Adjusting
Law Firms are not complex organizations. Lawyers come in essentially two flavors: associate and partner. Associates, office space and furniture, cases, clients and profits (in reverse order of importance) belong to partners and the more you have of each the more important you are. Everyone else, secretaries, paralegals, tech guys and contractors are chattel, somewhere between a chair and a mule, with of counsels being an anomoly (think talking Donkey). Other offices are more complicated.
I think the biggest difference between a law firm and a regular office is the frequency of disputes with no clear winner. Even first year associates have different leverage walking in on day one and if a dispute occurs (usually over a hook-up that shouldn’t have happened) prior connections or the female associate’s willingness to sleep around quickly determine who has the upperhand.

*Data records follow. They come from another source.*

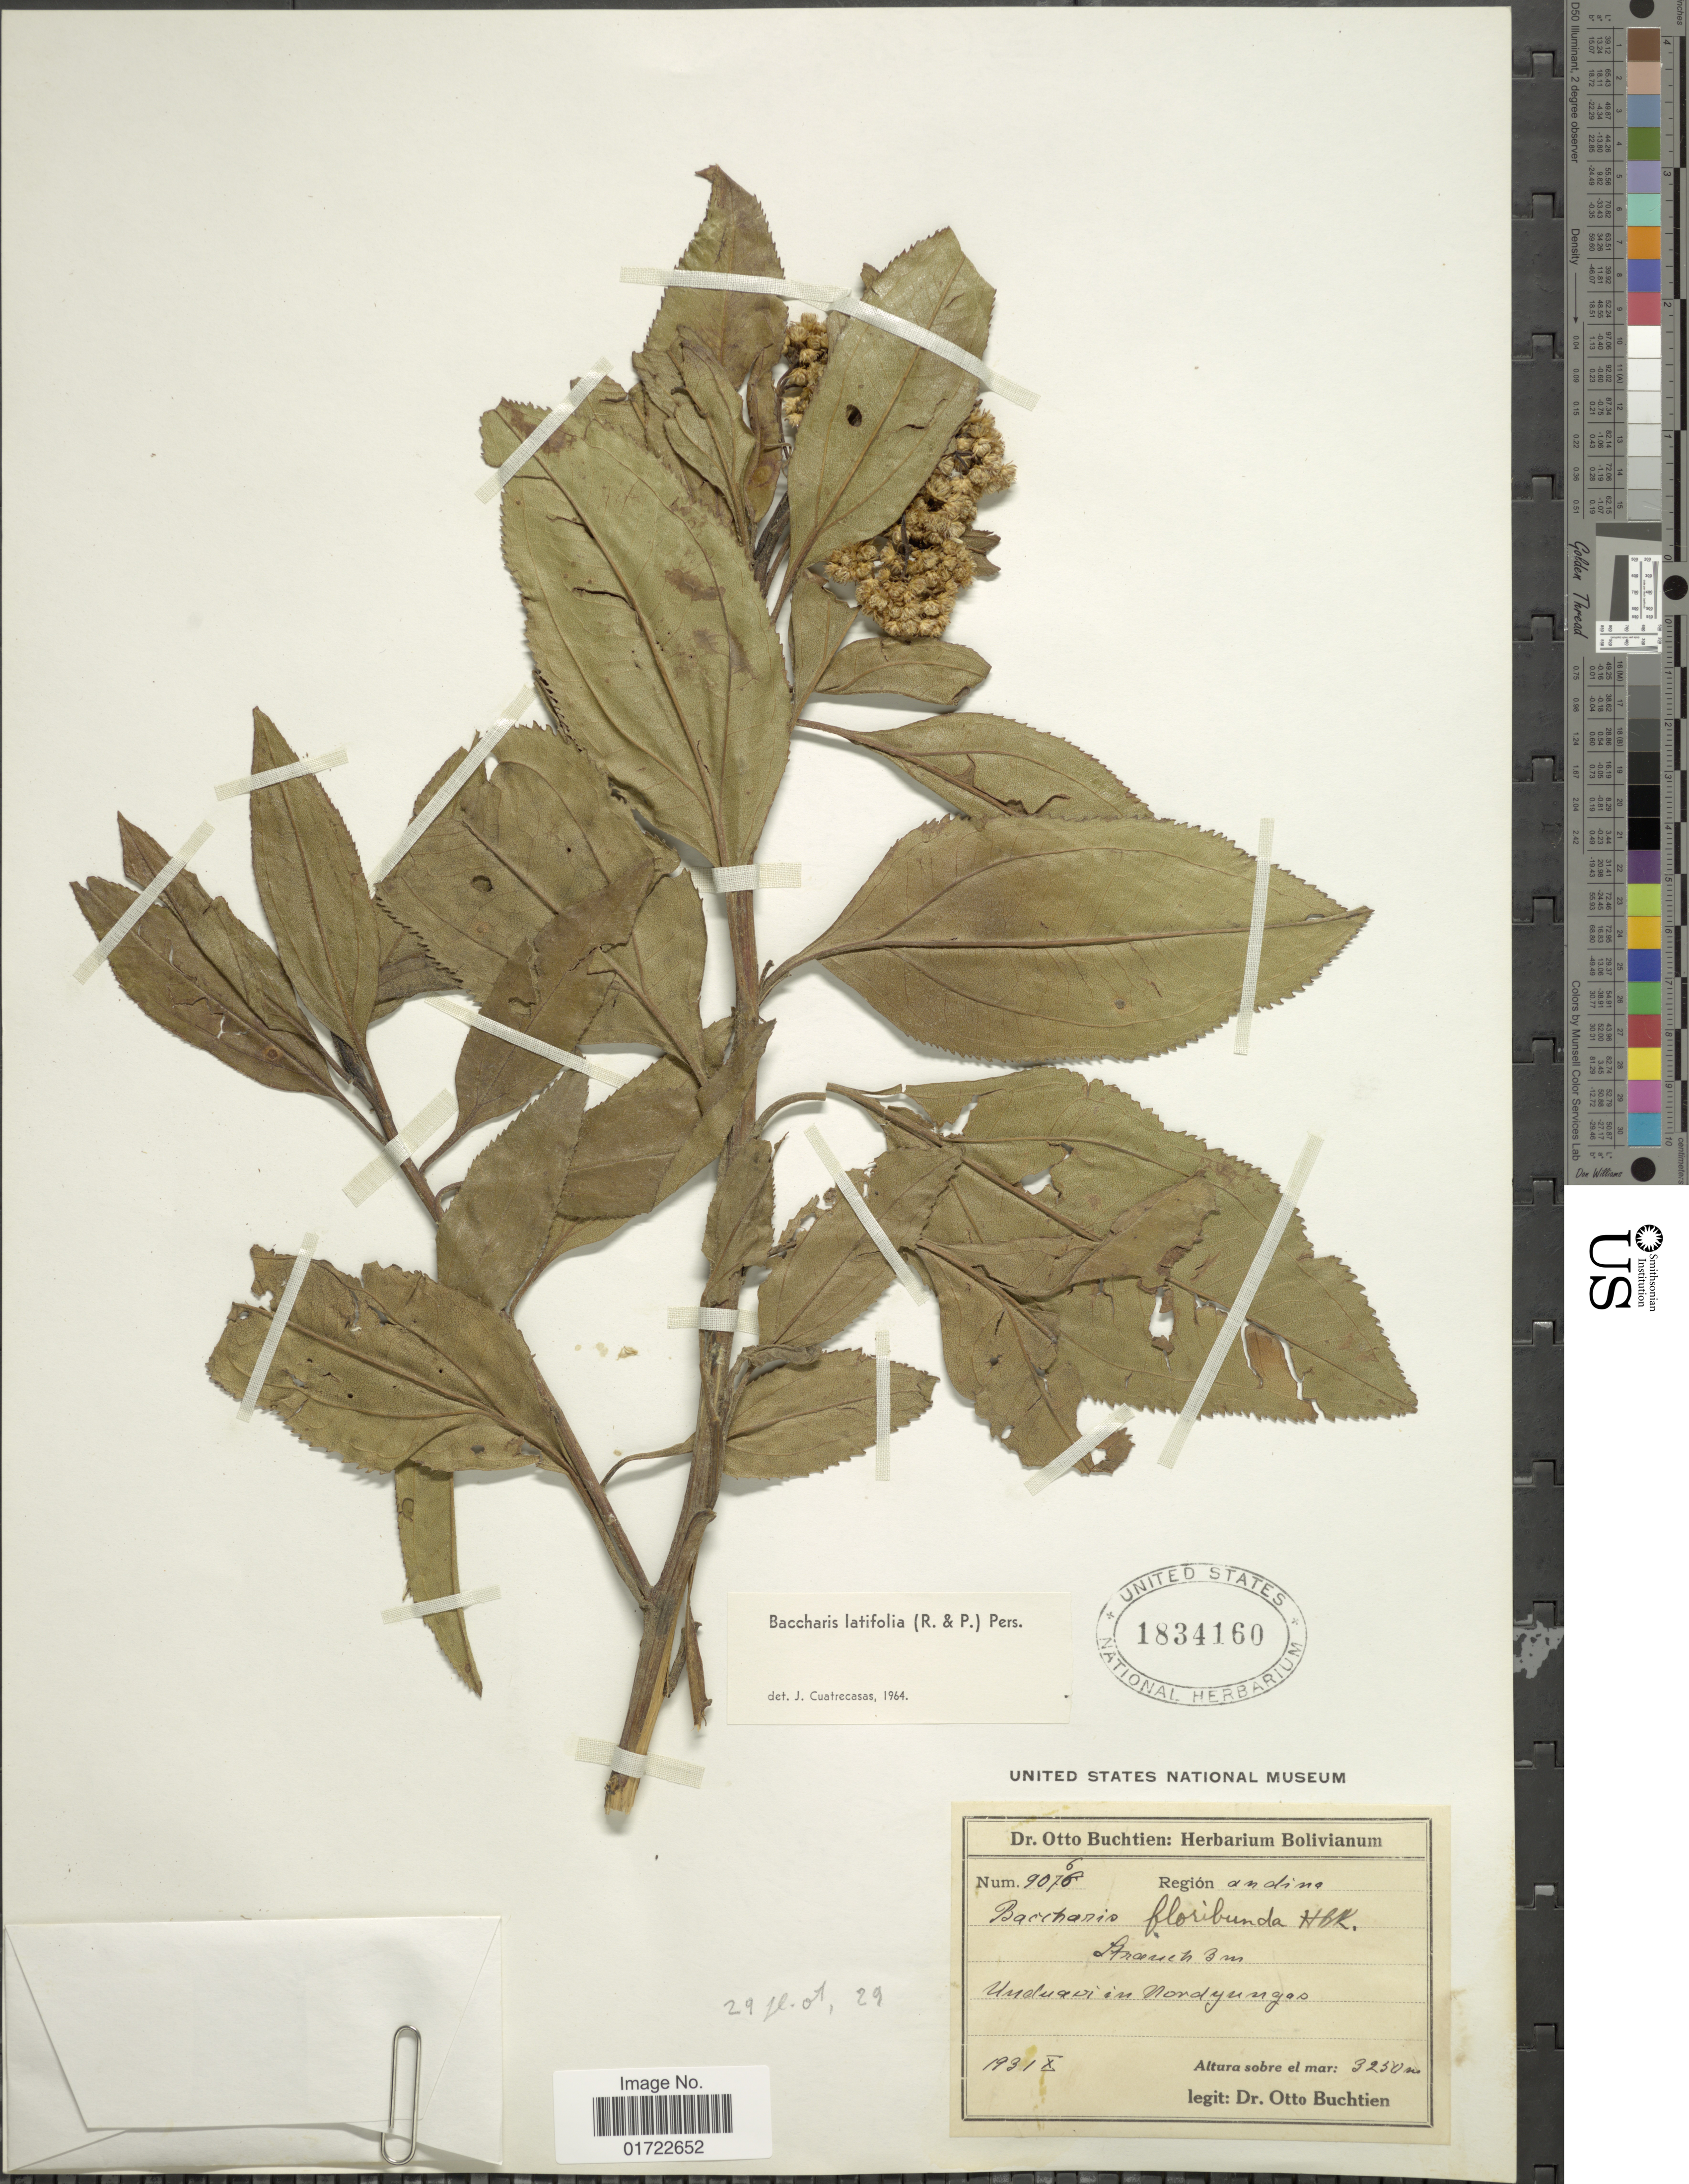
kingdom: Plantae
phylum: Tracheophyta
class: Magnoliopsida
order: Asterales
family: Asteraceae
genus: Baccharis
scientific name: Baccharis latifolia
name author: (Ruiz & Pav.) Pers.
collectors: O. Buchtien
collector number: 9076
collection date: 1931-10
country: Bolivia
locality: Unduavi in Nord yungas.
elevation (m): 3250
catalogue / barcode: US 1834160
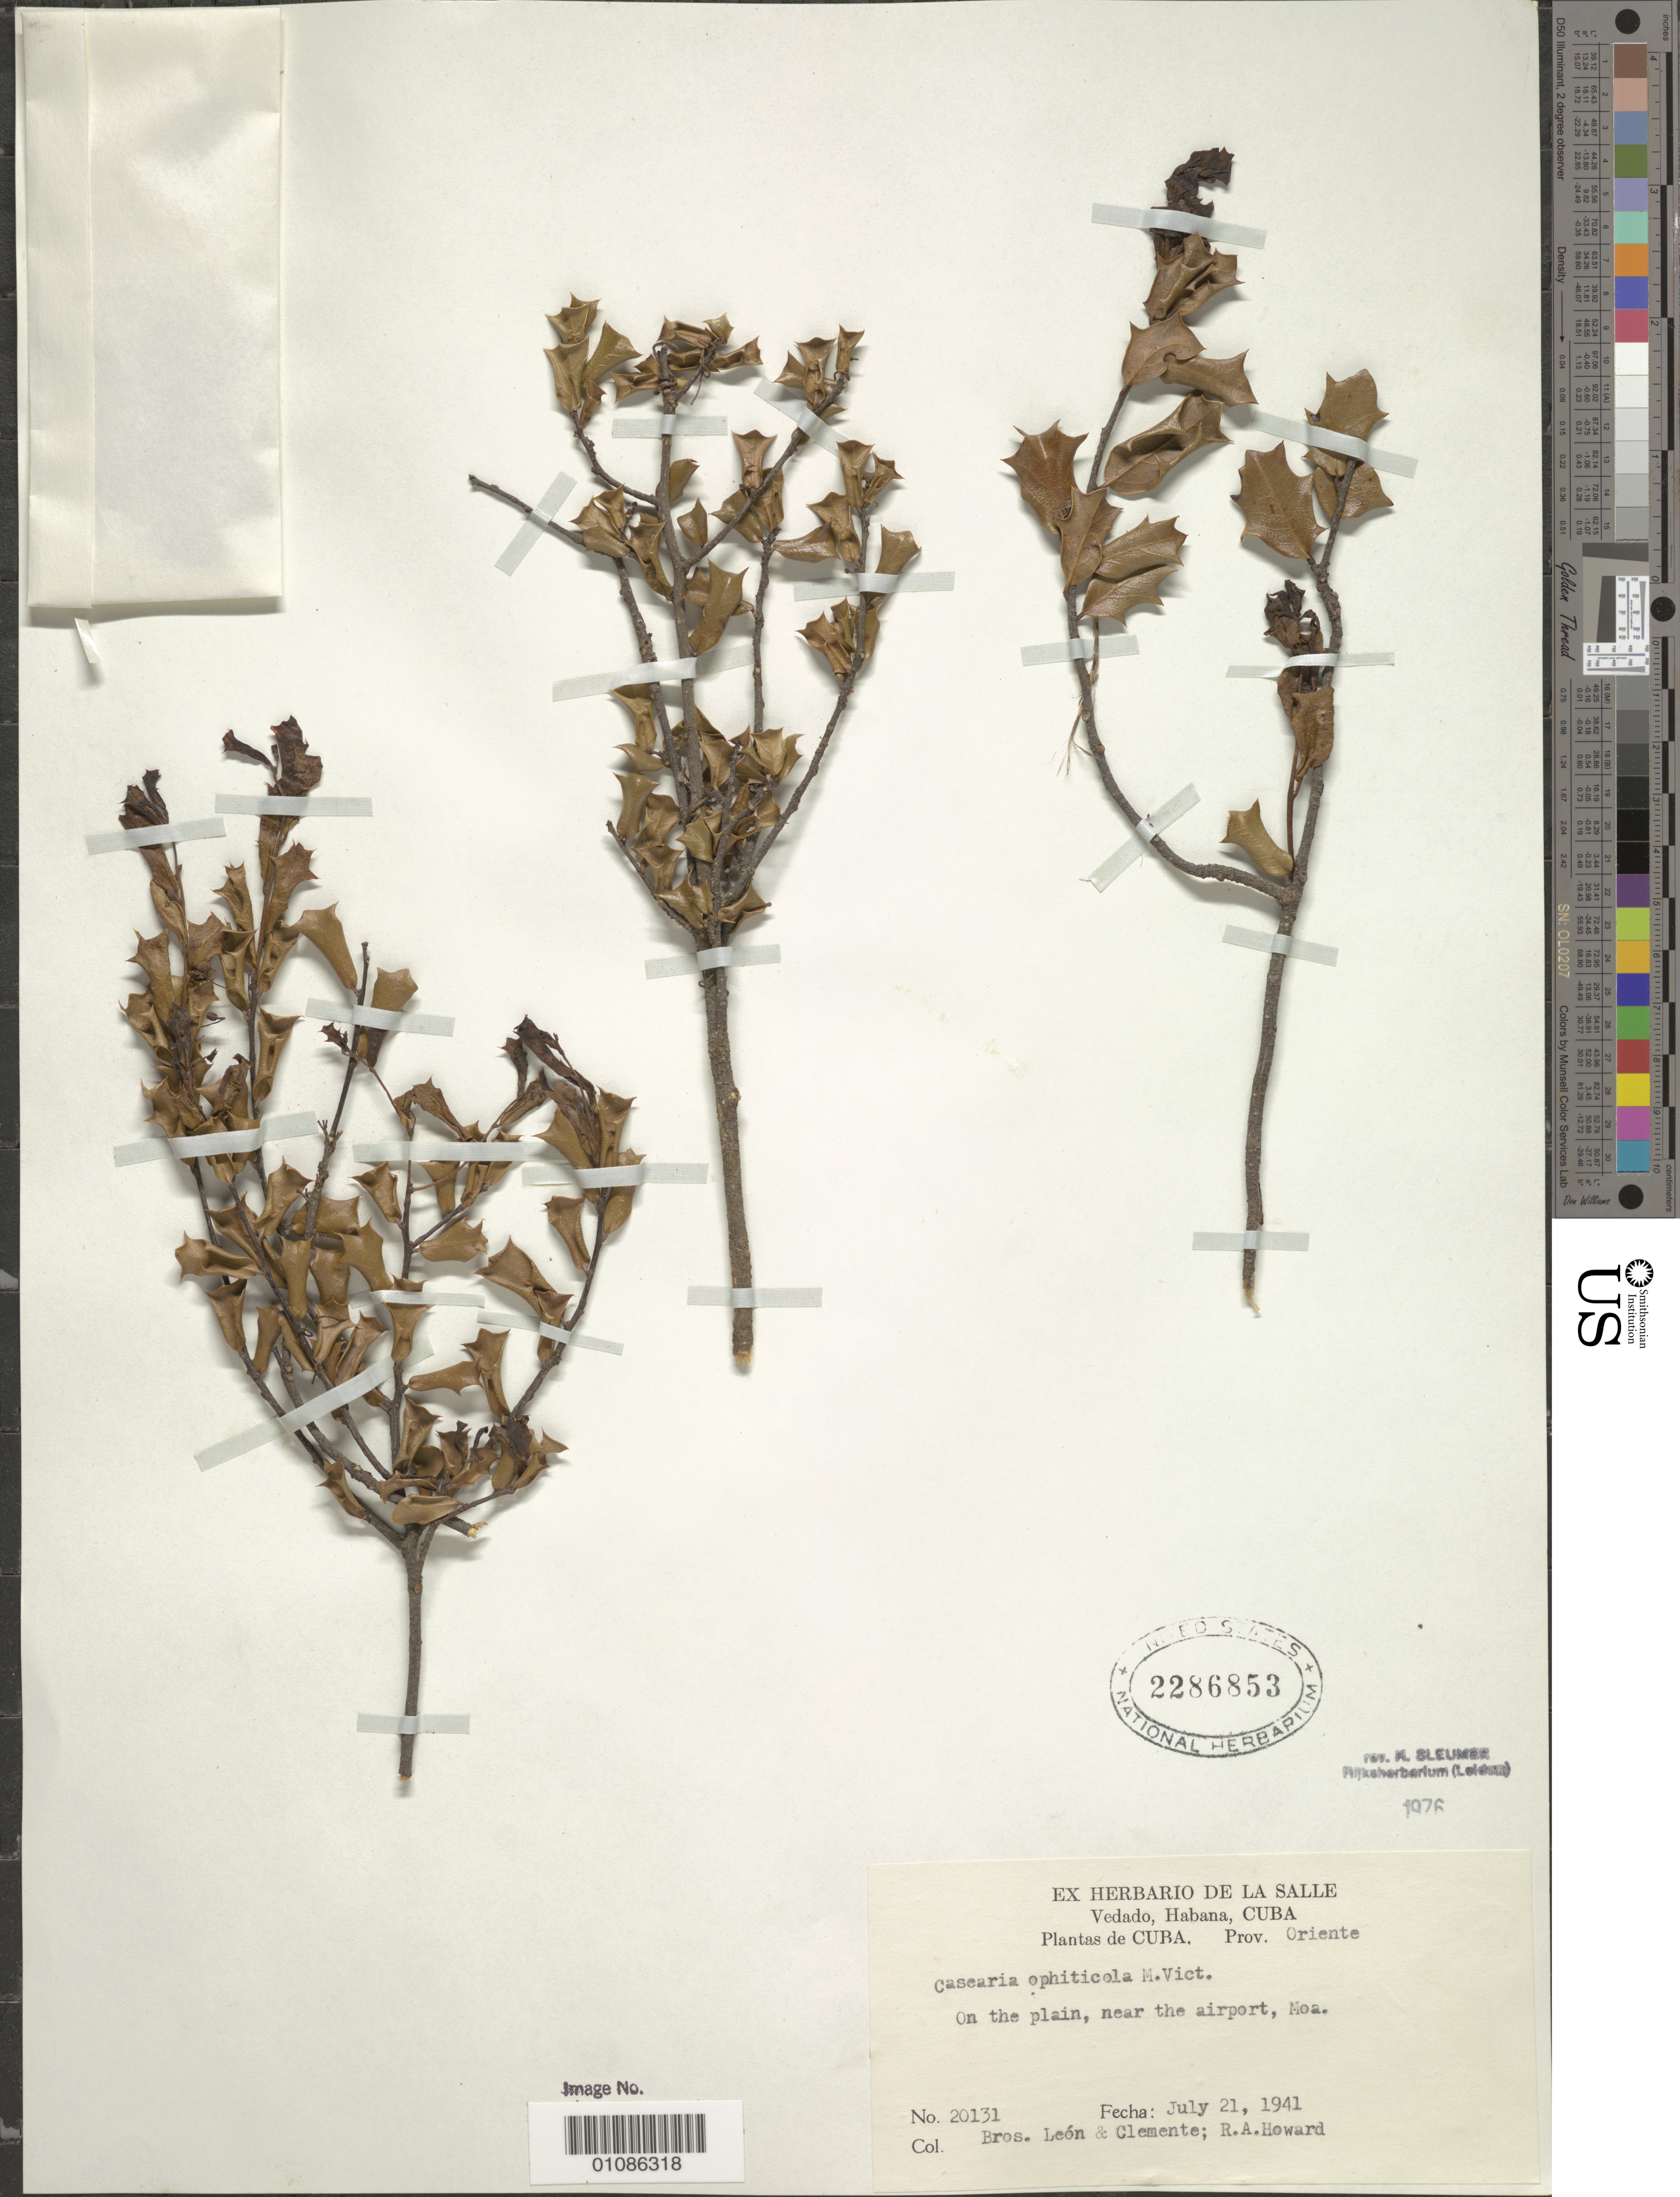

In a large corporate office an upcoming energetic manager with good client relationships and charisma might be up against an old-school senior manager who doesnt burn the midnight oil anymore but with three decades worth of favors to call-in. Subject Matter Experts compete with Jack-of-all-Trades types for the same promotion. Also not all conflicts come to a head. People get moved to different projects or switch admin teams. When this happens an entirely different group of people hold that person’s advancement fate in their hands.
There is also an administrative process for reporting misconduct and ethics violations that as near as I can tell isn’t a joke (which explains the dirty looks when I kept laughing during that portion of orientation).
Oh and did I mention that almost nobody has any student debt? Yeah now you’re listening. More on that later.